- [WRITTEN INSTRUCTION A]:
Reproduce the marathon training post word for word, from its title to its final sentence.

++++ TEXT SECTION ++++

One Week

Well here we are: ONE WEEK out from the Marathon. With the hard work done, I’ve been reflecting on where I am today. As I line up at the start on May 29,  I’m confident I will be lining up with one of my strongest training cycles behind me. Recognizing that the marathon really is about the journey, I’m pleased with the progress I’ve made since January.

Looking back on some of the highs and lows of training, I’ve been thinking more about what I’ve done differently this time around. While I didn’t realize it in the moment – the early mornings, the tired legs are not new things to me – there has been something different about this time around. 

I officially began training for the Ottawa Marathon 21 weeks ago (January 3). In reality, training for Ottawa began a year ago when I started with my coach, in the lead up to the Hamilton Marathon. I will be racing Ottawa with many thoughts in my head, but these are some of the ones that stand out.

++++ INPUT DATA ++++

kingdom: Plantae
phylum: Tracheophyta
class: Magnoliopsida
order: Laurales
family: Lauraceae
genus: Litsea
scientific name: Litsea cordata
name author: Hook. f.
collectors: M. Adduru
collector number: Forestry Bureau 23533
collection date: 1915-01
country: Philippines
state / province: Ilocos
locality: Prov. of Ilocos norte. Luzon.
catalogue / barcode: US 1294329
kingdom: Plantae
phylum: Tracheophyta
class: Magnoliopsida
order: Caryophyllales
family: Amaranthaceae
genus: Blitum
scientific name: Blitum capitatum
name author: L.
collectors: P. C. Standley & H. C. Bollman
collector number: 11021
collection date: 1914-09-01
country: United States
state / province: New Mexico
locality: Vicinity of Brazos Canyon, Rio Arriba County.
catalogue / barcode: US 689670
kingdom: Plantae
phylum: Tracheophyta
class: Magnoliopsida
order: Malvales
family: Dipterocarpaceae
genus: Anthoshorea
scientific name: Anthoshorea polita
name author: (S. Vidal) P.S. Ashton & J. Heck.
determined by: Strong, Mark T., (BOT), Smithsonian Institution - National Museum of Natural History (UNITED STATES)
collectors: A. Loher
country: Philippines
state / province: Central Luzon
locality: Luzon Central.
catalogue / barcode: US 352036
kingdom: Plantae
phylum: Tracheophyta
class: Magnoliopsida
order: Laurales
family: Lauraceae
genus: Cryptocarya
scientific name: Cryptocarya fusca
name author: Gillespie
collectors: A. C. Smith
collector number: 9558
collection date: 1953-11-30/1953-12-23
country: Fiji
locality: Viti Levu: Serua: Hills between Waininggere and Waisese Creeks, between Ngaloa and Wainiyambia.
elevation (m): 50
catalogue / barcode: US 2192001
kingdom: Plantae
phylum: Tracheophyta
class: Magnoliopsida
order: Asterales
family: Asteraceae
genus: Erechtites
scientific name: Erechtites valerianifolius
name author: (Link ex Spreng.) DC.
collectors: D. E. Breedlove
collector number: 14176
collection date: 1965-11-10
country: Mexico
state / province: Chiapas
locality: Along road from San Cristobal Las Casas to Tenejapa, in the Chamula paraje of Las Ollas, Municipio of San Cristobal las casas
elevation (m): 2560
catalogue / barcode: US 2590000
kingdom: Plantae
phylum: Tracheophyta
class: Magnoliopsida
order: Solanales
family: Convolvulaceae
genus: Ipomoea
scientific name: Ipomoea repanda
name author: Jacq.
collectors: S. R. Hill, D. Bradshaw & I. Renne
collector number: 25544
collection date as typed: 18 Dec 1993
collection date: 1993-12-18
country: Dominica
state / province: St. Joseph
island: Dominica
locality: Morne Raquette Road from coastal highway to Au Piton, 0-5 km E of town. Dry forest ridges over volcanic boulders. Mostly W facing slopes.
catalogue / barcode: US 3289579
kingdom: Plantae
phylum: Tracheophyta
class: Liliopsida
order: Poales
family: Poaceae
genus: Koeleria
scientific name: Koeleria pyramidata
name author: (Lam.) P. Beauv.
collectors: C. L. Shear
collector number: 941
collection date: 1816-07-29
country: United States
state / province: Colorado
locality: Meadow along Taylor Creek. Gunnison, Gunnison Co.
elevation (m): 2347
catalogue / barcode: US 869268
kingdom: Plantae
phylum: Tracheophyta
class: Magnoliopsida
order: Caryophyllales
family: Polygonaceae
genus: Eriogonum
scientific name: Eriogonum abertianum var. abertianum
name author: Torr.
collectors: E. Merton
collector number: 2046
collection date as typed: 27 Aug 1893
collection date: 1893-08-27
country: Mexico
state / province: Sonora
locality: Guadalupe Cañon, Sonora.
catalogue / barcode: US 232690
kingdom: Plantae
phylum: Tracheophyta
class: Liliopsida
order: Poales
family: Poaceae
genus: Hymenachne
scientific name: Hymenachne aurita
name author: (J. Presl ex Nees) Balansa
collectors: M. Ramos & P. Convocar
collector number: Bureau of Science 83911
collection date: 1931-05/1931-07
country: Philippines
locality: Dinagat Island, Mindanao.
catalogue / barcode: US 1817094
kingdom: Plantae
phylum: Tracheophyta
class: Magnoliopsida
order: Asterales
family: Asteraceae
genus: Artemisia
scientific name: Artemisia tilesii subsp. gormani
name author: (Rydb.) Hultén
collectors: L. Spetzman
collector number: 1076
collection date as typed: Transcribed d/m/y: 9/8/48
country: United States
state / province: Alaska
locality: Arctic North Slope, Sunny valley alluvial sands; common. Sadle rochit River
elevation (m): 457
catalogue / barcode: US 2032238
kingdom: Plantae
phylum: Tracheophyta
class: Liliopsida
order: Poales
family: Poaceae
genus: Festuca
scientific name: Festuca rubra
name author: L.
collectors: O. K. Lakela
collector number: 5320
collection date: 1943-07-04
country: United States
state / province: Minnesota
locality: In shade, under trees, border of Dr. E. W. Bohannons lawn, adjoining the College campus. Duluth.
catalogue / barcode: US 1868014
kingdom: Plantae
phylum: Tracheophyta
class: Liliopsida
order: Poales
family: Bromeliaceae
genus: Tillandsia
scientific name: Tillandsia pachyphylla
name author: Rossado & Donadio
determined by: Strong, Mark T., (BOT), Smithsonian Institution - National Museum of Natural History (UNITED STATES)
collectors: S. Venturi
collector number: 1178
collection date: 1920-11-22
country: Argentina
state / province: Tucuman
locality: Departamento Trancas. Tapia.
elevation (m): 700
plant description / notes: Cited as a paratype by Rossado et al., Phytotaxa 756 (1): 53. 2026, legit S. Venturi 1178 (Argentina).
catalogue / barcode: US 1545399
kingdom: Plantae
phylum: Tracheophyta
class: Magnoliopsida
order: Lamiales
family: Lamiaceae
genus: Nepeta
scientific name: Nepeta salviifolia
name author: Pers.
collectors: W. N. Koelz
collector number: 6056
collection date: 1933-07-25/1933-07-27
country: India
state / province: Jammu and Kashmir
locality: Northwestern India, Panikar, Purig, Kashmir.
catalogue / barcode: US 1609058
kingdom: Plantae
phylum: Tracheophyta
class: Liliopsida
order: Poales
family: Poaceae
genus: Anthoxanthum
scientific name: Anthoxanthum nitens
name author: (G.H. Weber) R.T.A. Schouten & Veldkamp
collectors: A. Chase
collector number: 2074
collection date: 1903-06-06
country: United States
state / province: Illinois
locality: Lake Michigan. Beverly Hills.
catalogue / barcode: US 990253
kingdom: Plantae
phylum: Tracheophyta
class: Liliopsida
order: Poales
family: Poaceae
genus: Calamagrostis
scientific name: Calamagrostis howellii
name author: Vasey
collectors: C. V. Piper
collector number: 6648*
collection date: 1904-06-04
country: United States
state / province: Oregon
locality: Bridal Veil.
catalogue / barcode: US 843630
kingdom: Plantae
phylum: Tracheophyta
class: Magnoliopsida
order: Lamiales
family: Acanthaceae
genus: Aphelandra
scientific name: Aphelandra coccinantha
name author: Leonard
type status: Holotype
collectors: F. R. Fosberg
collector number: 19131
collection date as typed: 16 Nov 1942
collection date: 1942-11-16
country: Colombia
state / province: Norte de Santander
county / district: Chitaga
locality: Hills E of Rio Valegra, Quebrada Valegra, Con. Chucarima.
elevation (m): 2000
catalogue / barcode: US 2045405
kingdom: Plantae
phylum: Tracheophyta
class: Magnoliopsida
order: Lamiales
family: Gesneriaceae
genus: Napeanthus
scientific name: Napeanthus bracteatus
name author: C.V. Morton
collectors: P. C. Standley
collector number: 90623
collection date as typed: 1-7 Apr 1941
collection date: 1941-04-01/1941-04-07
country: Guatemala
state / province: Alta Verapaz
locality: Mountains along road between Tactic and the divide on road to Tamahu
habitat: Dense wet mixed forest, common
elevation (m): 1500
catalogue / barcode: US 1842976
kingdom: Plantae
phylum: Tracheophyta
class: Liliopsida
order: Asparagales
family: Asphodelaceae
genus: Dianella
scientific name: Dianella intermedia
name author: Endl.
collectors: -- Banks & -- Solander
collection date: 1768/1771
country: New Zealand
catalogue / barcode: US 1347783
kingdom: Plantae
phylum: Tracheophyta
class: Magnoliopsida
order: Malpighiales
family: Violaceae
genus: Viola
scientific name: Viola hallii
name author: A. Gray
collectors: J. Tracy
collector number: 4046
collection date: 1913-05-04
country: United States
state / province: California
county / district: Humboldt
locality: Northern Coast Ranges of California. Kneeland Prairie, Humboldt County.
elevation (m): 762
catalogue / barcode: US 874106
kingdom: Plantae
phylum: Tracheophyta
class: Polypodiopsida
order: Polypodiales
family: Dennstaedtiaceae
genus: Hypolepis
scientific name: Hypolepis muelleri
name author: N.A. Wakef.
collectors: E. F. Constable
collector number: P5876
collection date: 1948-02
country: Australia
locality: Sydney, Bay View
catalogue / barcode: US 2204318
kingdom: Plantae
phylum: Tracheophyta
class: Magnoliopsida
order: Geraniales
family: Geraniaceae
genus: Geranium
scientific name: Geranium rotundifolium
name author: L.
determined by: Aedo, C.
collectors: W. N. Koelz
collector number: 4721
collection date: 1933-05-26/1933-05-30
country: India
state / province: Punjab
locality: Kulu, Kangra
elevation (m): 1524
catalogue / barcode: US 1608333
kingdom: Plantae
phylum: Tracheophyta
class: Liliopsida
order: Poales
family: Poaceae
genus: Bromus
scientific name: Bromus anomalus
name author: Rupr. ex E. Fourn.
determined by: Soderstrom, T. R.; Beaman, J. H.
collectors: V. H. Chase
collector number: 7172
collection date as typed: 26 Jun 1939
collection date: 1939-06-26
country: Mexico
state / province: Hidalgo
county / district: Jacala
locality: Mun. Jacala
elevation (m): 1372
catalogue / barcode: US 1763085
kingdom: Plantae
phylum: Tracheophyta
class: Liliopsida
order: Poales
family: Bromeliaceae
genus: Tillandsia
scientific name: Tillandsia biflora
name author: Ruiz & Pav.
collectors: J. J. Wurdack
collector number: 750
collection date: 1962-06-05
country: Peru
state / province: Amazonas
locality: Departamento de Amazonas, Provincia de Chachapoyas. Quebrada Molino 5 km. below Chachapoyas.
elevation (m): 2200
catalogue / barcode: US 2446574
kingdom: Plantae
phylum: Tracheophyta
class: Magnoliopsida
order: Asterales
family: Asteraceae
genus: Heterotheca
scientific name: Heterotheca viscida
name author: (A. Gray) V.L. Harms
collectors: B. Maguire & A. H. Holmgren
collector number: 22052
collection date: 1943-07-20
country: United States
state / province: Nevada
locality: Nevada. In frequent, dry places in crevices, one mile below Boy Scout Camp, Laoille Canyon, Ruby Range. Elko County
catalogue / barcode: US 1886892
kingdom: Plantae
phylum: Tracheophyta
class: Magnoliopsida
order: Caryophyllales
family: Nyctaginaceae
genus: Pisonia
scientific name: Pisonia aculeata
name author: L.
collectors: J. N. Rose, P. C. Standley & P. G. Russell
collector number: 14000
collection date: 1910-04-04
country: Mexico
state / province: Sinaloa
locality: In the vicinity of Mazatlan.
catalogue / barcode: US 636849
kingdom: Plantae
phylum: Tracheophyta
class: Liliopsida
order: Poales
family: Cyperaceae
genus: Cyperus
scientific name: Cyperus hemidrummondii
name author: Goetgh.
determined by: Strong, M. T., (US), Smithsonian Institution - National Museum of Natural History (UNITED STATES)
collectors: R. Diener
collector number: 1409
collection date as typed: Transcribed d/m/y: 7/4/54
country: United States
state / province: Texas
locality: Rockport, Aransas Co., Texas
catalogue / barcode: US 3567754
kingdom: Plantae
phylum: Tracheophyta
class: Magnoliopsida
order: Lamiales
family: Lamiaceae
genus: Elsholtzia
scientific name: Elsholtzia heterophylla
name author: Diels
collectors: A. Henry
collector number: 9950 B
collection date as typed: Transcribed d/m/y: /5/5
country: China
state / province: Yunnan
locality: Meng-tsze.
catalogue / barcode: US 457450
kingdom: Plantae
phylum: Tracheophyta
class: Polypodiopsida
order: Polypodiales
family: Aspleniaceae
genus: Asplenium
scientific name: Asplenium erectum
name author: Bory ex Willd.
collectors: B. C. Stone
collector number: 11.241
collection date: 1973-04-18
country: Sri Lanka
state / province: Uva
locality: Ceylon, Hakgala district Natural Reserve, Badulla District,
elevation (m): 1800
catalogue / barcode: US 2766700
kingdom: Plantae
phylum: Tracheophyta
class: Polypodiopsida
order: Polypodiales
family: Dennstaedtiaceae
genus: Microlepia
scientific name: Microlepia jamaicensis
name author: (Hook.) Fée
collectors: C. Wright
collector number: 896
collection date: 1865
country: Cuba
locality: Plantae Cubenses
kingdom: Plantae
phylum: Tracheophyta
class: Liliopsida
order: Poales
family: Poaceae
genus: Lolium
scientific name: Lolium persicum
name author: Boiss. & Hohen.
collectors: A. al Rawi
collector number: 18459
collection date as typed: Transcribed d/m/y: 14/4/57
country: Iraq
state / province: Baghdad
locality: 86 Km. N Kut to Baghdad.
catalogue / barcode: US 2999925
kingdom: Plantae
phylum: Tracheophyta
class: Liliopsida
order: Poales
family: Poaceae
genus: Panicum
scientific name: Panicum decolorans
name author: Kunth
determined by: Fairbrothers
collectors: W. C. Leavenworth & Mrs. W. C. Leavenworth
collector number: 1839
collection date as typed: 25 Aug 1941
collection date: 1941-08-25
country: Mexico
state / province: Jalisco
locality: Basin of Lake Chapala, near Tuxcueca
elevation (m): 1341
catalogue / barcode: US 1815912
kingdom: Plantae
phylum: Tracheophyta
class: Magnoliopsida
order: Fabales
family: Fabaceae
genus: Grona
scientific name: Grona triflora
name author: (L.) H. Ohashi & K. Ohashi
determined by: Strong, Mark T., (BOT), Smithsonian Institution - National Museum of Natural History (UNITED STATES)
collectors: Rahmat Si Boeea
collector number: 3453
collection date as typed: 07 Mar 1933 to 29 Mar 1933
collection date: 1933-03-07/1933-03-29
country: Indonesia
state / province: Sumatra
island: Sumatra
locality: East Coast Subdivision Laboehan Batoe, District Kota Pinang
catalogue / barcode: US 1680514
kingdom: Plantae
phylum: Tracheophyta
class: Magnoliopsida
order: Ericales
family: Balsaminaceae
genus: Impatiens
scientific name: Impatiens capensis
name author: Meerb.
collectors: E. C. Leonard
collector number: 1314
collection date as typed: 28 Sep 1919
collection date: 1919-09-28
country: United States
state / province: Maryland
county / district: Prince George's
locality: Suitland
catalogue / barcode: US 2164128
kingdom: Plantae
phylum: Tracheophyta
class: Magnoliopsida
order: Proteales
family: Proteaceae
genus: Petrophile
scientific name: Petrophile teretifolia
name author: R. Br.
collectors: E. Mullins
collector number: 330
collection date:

++++

- [WRITTEN INSTRUCTION B]:
Give the data items again from their start through the line with "state / province: Central Luzon", swapping "country" for "nation" and keeping everything else the same.

- [TASK OUTPUT A]:
One Week

Well here we are: ONE WEEK out from the Marathon. With the hard work done, I’ve been reflecting on where I am today. As I line up at the start on May 29,  I’m confident I will be lining up with one of my strongest training cycles behind me. Recognizing that the marathon really is about the journey, I’m pleased with the progress I’ve made since January.

Looking back on some of the highs and lows of training, I’ve been thinking more about what I’ve done differently this time around. While I didn’t realize it in the moment – the early mornings, the tired legs are not new things to me – there has been something different about this time around. 

I officially began training for the Ottawa Marathon 21 weeks ago (January 3). In reality, training for Ottawa began a year ago when I started with my coach, in the lead up to the Hamilton Marathon. I will be racing Ottawa with many thoughts in my head, but these are some of the ones that stand out.

- [TASK OUTPUT B]:
kingdom: Plantae
phylum: Tracheophyta
class: Magnoliopsida
order: Laurales
family: Lauraceae
genus: Litsea
scientific name: Litsea cordata
name author: Hook. f.
collectors: M. Adduru
collector number: Forestry Bureau 23533
collection date: 1915-01
nation: Philippines
state / province: Ilocos
locality: Prov. of Ilocos norte. Luzon.
catalogue / barcode: US 1294329
kingdom: Plantae
phylum: Tracheophyta
class: Magnoliopsida
order: Caryophyllales
family: Amaranthaceae
genus: Blitum
scientific name: Blitum capitatum
name author: L.
collectors: P. C. Standley & H. C. Bollman
collector number: 11021
collection date: 1914-09-01
nation: United States
state / province: New Mexico
locality: Vicinity of Brazos Canyon, Rio Arriba County.
catalogue / barcode: US 689670
kingdom: Plantae
phylum: Tracheophyta
class: Magnoliopsida
order: Malvales
family: Dipterocarpaceae
genus: Anthoshorea
scientific name: Anthoshorea polita
name author: (S. Vidal) P.S. Ashton & J. Heck.
determined by: Strong, Mark T., (BOT), Smithsonian Institution - National Museum of Natural History (UNITED STATES)
collectors: A. Loher
nation: Philippines
state / province: Central Luzon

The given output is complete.